Yes. But not every fish pees in the same way. Freshwater fish must excrete excess water that accumulates in their bodies by osmosis, which causes water to enter their bodies. Their kidneys produce a lot of urine to prevent their tissues from becoming waterlogged. In contrast, saltwater fish, which already lose water through osmosis, produce much less and very concentrated urine.


Kültz, D. (2015). Physiological mechanisms used by fish to cope with salinity stress. The Journal of Experimental Biology, 218(12), 1907-1914. 

Cao, Q., Gu, J., Wang, D., Liang, F., Zhang, H., Li, X., & Yin, S. (2018).

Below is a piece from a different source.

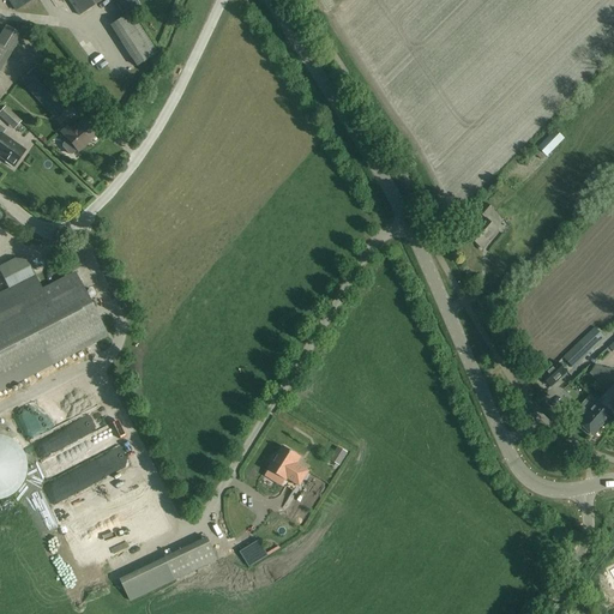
[(6,0),(14,11),(30,0),(67,0),(78,16),(102,0),(6,0)]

Physiological mechanism of osmoregulatory adaptation in anguillid eels. Fish physiology and biochemistry, 44(2), 423-433.

Tipsmark, C. K., Sørensen, K. J., & Madsen, S. S. (2010). Aquaporin expression dynamics in osmoregulatory tissues of Atlantic salmon during smoltification and seawater acclimation. Journal of Experimental Biology, 213(3), 368-379.

Alderman, S. L., Dilkumar, C. M., Avey, S. R., Farrell, A. P., Kennedy, C. J., & Gillis, T. E. (2020). Effects of diluted bitumen exposure and recovery on the seawater acclimation response of Atlantic salmon smolts. Aquatic Toxicology, 221, 105419.